BRIEF: Count the lines in the rows below that contain the word "prix". Reply with the number alone.

DATASET:
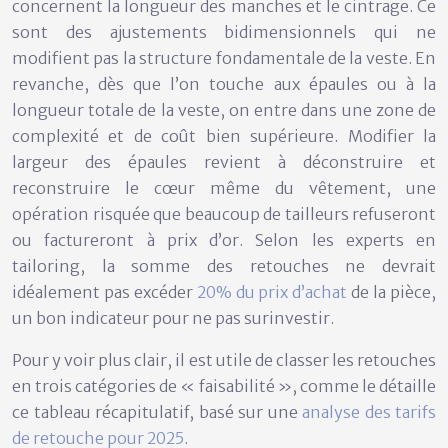
concernent la longueur des manches et le cintrage. Ce
sont des ajustements bidimensionnels qui ne
modifient pas la structure fondamentale de la veste. En
revanche, dès que l’on touche aux épaules ou à la
longueur totale de la veste, on entre dans une zone de
complexité et de coût bien supérieure. Modifier la
largeur des épaules revient à déconstruire et
reconstruire le cœur même du vêtement, une
opération risquée que beaucoup de tailleurs refuseront
ou factureront à prix d’or. Selon les experts en
tailoring, la somme des retouches ne devrait
idéalement pas excéder
20% du prix d’achat
de la pièce,
un bon indicateur pour ne pas surinvestir.
Pour y voir plus clair, il est utile de classer les retouches
en trois catégories de « faisabilité », comme le détaille
ce tableau récapitulatif, basé sur une
analyse des tarifs
de retouche pour 2025
.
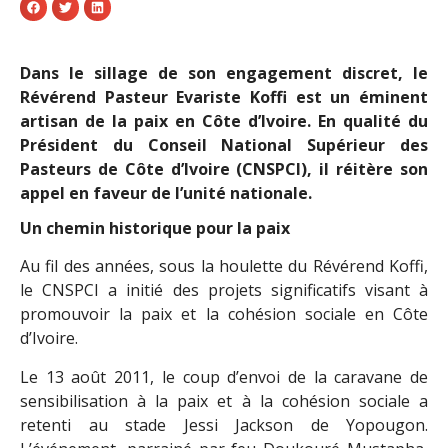
Dans le sillage de son engagement discret, le
Révérend Pasteur Evariste Koffi est un éminent
artisan de la paix en Côte d’Ivoire. En qualité du
Président du Conseil National Supérieur des
Pasteurs de Côte d’Ivoire (CNSPCI), il réitère son
appel en faveur de l’unité nationale.
Un chemin historique pour la paix
Au fil des années, sous la houlette du Révérend Koffi,
le CNSPCI a initié des projets significatifs visant à
promouvoir la paix et la cohésion sociale en Côte
d’Ivoire.
Le 13 août 2011, le coup d’envoi de la caravane de
sensibilisation à la paix et à la cohésion sociale a
retenti au stade Jessi Jackson de Yopougon.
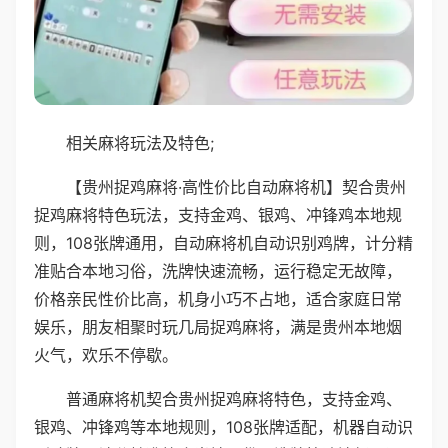
相关麻将玩法及特色;
【贵州捉鸡麻将·高性价比自动麻将机】契合贵州
捉鸡麻将特色玩法，支持金鸡、银鸡、冲锋鸡本地规
则，108张牌通用，自动麻将机自动识别鸡牌，计分精
准贴合本地习俗，洗牌快速流畅，运行稳定无故障，
价格亲民性价比高，机身小巧不占地，适合家庭日常
娱乐，朋友相聚时玩几局捉鸡麻将，满是贵州本地烟
火气，欢乐不停歇。
普通麻将机契合贵州捉鸡麻将特色，支持金鸡、
银鸡、冲锋鸡等本地规则，108张牌适配，机器自动识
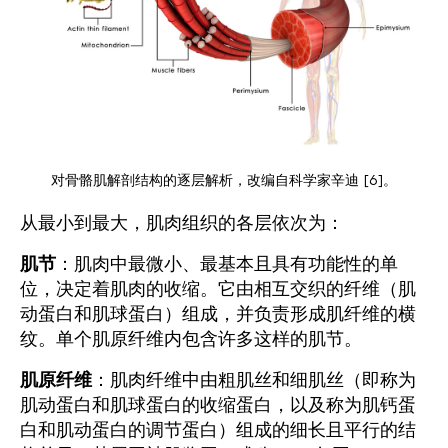
对骨骼肌解剖结构的逐层解析，改编自科学家辛迪 [6]。
从最小到最大，肌肉组织的各层依次为：
肌节
：肌肉中最微小、最基本且具有功能性的单
位，决定着肌肉的收缩。它由相互交织的纤维（肌
动蛋白和肌球蛋白）组成，并负责形成肌纤维的横
纹。单个肌原纤维内包含许多这样的肌节。
肌原纤维
：肌肉纤维中由粗肌丝和细肌丝（即称为
肌动蛋白和肌球蛋白的收缩蛋白，以及称为肌钙蛋
白和肌动蛋白的调节蛋白）组成的细长且平行的结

SOLUTION TO THE EXERCISE: 2